▶ _Text under study_
This year we went to two new places. One was a very long hike to three successive waterfalls called Hope Falls. This was about a 4 mile hike one way. It was long, but seeing the waterfalls made it worth it. We also saw a baby bear climb a tree not far from us!
The second place was canoeing down Kunjamuk River, a beautiful curvy canal/creek like expedition which was absolutely stunning. We passed four beaver dams as our challenges where we had to stop and get out of our canoes in order to get them over or in some places even carry our canoes around to the other side. This definitely left a newfound respect for beavers in us!
After we made it past all of them we stopped at a little area offshore in a forest to pray and eat lunch. The skies darkened and thunder crackled above us. The sheikh came over from the woods to tell us not to be scared and related a hadith that says that during a storm, the thunder is in dhikr and the angels are in fear of Allah swt. We sat and watched the rain on the river while the tall, stately pines of the forest protected us. The rain drops hit the water in the river and created bubbles on the surface called habb al-maa. This habb we learned in class is related to the Mahabbah (love) of Allah. If one’s love is sincere it will always rise to the surface like the bubbles on water and become apparent. One simply cannot hide their true love.

Data drawn from a collection:
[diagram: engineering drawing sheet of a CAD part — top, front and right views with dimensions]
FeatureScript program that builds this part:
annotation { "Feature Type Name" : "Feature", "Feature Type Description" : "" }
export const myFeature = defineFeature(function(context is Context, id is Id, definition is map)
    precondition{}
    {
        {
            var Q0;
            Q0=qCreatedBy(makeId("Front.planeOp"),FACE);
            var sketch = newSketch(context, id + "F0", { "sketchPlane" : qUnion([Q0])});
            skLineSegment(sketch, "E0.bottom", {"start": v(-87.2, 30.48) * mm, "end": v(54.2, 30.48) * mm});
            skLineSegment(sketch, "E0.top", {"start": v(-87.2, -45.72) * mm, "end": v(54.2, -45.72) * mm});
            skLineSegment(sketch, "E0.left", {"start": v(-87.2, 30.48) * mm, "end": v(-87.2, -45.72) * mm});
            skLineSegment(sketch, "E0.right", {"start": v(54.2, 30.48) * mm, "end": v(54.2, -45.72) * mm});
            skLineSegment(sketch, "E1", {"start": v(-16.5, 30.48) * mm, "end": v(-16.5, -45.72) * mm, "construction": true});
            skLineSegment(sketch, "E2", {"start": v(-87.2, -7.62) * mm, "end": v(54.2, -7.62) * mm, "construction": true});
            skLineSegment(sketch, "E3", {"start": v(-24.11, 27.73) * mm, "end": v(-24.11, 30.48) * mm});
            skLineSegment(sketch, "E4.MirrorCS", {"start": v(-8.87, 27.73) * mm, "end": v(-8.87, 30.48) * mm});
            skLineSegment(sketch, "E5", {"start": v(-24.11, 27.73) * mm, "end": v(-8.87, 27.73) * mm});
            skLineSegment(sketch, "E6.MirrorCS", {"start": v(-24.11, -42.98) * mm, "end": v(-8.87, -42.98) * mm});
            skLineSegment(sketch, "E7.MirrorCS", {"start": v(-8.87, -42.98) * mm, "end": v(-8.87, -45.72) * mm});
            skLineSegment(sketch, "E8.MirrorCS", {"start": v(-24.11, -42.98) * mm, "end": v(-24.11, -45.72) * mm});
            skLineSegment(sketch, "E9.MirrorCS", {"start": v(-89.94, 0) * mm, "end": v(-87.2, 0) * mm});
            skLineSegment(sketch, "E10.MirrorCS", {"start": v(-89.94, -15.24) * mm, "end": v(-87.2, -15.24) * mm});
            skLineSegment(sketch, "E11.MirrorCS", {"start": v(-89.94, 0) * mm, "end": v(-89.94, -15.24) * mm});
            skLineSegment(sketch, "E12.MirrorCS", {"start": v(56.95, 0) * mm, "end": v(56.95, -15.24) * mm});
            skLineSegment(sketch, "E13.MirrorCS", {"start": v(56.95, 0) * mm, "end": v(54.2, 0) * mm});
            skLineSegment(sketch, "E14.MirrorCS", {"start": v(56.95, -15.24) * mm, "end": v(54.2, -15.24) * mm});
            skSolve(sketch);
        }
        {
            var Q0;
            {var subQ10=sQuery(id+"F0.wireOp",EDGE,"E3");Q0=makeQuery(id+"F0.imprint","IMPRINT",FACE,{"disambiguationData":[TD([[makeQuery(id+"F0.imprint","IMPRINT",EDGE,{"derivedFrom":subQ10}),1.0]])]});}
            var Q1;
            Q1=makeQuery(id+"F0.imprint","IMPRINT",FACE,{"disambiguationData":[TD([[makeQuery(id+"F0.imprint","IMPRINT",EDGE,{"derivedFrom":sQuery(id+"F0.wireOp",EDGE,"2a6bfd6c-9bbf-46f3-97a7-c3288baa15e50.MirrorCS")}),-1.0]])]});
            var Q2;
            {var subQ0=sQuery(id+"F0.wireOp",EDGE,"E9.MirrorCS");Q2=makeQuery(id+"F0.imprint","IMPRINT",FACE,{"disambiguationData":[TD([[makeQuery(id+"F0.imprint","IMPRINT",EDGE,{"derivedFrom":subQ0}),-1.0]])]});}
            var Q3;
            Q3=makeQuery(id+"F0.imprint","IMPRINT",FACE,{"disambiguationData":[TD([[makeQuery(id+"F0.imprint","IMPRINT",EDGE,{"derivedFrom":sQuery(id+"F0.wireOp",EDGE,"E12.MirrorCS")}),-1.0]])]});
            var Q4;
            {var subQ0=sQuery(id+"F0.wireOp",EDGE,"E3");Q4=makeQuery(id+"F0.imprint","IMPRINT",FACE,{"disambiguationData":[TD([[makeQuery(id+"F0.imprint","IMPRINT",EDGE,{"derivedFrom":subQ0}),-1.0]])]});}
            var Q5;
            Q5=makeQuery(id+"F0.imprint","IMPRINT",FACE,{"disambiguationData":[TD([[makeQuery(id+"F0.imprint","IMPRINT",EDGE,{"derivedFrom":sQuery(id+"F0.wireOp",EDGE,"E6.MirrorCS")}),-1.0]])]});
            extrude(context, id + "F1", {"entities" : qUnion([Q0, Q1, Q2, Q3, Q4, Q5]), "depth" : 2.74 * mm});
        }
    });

▶ _Work request 1_
Print the passage of the trip account from "The second place" up to and including "beavers in us!".
▶ _Work request 2_
Answer these questions from the trip account:
(a) About how long was the hike to Hope Falls one way?
(b) How many beaver dams did the group pass on the Kunjamuk River?
(c) What are the bubbles the raindrops created on the river's surface called?

▶ _Answer box 1_
The second place was canoeing down Kunjamuk River, a beautiful curvy canal/creek like expedition which was absolutely stunning. We passed four beaver dams as our challenges where we had to stop and get out of our canoes in order to get them over or in some places even carry our canoes around to the other side. This definitely left a newfound respect for beavers in us!

▶ _Answer box 2_
(a) About 4 miles.
(b) Four.
(c) Habb al-maa.